The growth stage is also marked by the need to seek out new talent to take on the tasks you are unable to. Growth stage hires are brought on to produce different results. Consider streamlining the hiring process, making it more efficient and less costly.
This post-startup phase might also involve shifting the roles of your current team or parting ways with team members who may not fit your current business goals. The individuals who got you through the startup period might not always be the best suited for what lies beyond. They may lack the passion for scaling up or the skills needed to function in the less chaotic climate that post-startup growth often brings. Being able to identify which employees to bring along for the next part of this ride and which to leave behind is just as important as getting new blood to fill your now-expanding entourage.
Begin by revisiting your culture – and remember: don’t dilute it or stray from it with any new hires. The best thing you can offer your employees is Hiring only “A” players to work alongside. As the saying goes, first get the right people on the bus.

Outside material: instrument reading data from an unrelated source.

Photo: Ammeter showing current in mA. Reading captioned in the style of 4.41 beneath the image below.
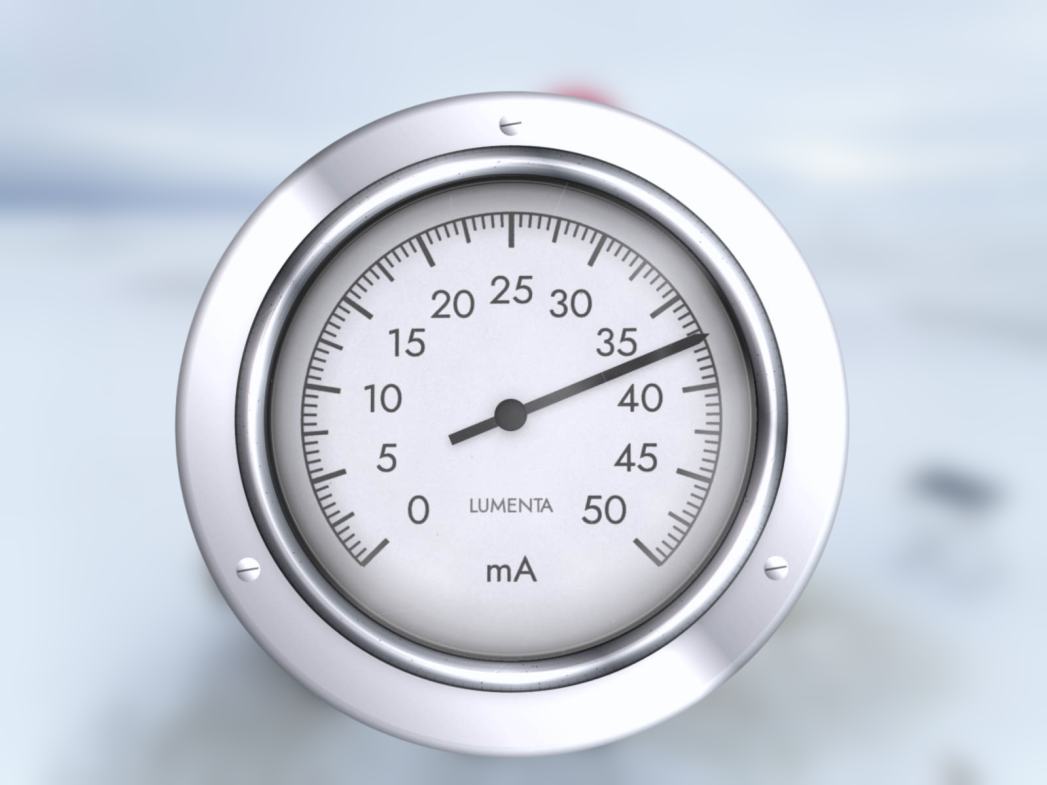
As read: 37.5
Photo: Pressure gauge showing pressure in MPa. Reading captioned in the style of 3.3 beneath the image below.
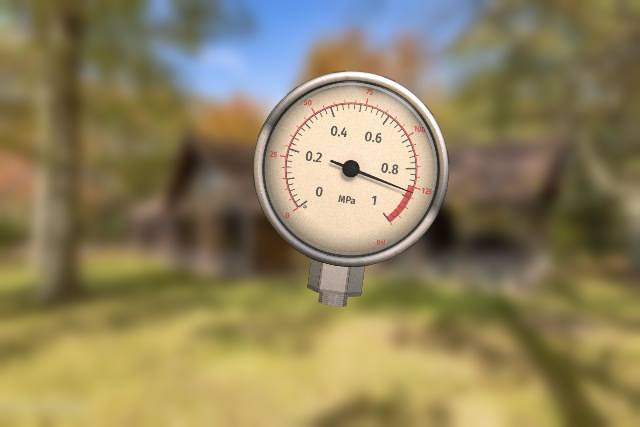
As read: 0.88
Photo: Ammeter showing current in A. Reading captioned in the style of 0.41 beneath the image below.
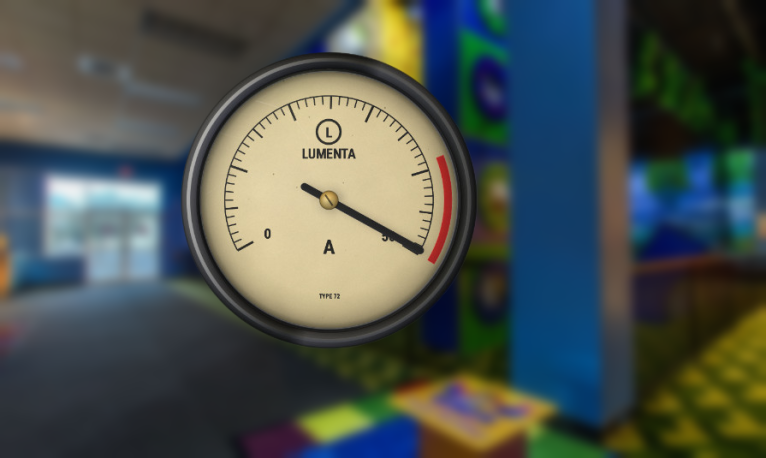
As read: 49.5
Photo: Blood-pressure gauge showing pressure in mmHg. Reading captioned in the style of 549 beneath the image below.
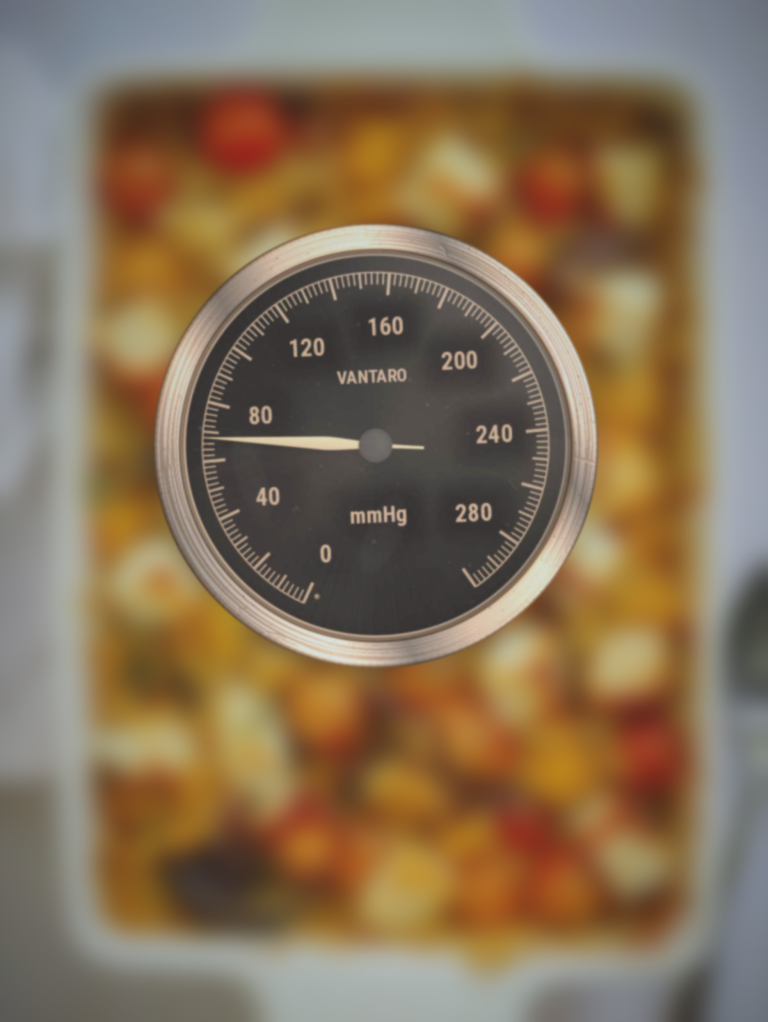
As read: 68
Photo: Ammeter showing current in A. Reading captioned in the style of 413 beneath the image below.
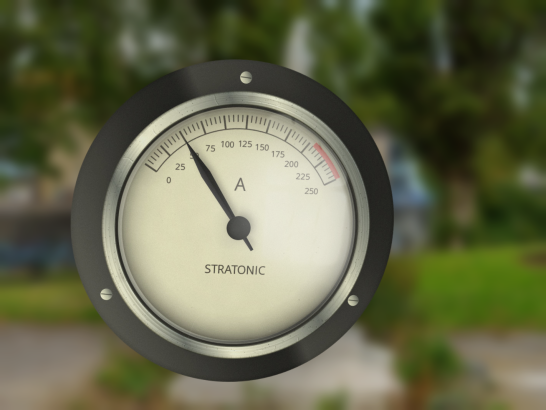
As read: 50
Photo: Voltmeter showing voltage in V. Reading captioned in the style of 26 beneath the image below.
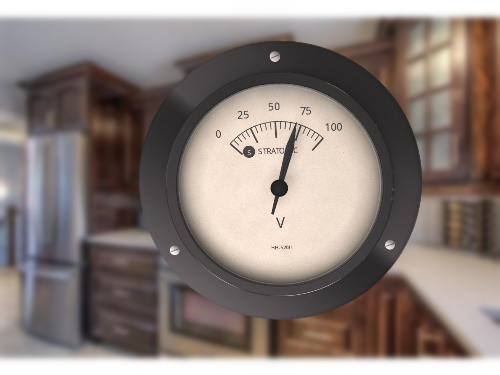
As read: 70
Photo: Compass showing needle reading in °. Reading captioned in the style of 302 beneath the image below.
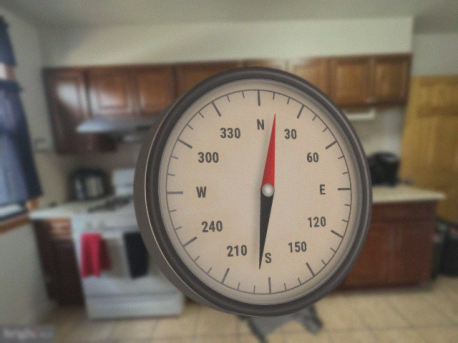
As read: 10
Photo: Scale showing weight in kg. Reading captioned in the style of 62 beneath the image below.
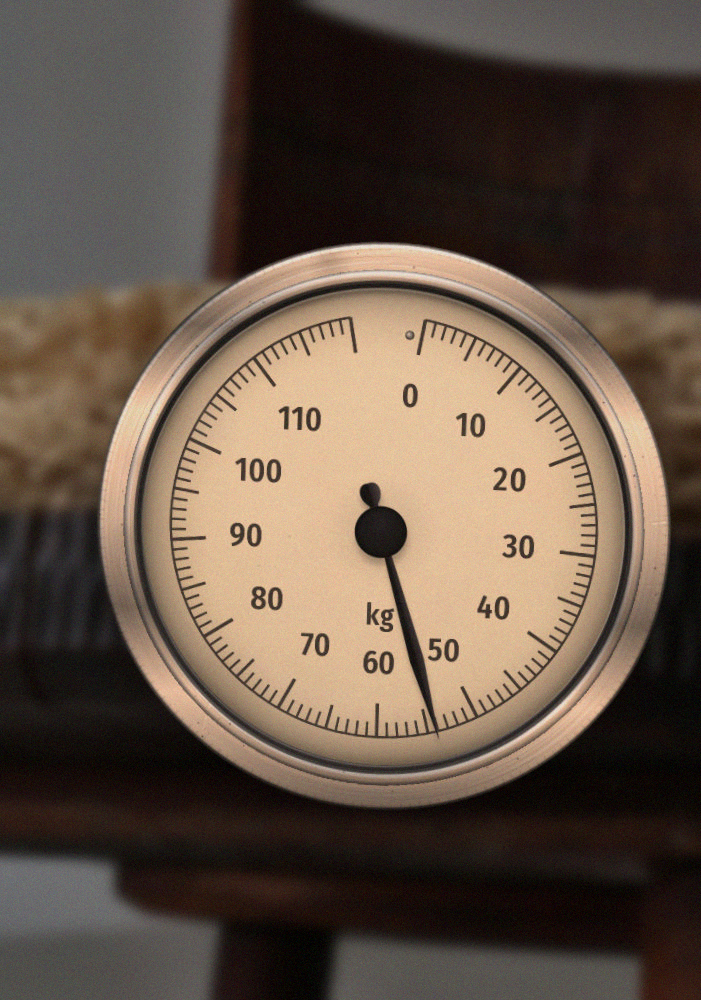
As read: 54
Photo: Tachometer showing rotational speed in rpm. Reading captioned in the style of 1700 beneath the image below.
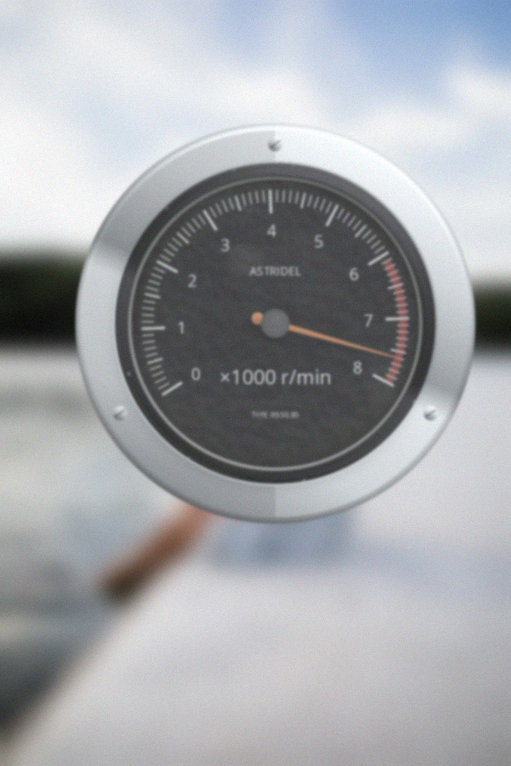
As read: 7600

Finally, you’ll want to reexamine your own role within the company and how you lead your subordinates. You have your strengths, but you’re fooling yourself if you believe you know everything your about your business. Turn the volume down on your ego (if you’re still listening to it at all) and yield to those you’ve hired to support you.
As we noted in Be The Outcome Your Inspiring, this is the simplest form of leadership by example: having noticeable strengths and the vulnerability to admit your weaknesses. In other words: be real. Show up prepared. Take risks. Experiment. Ask for and accept help. Celebrate achievements. Share failures. Get involved and get engaged. Be the coworker you most want to be working with. You may be surprised how much awareness this creates in others.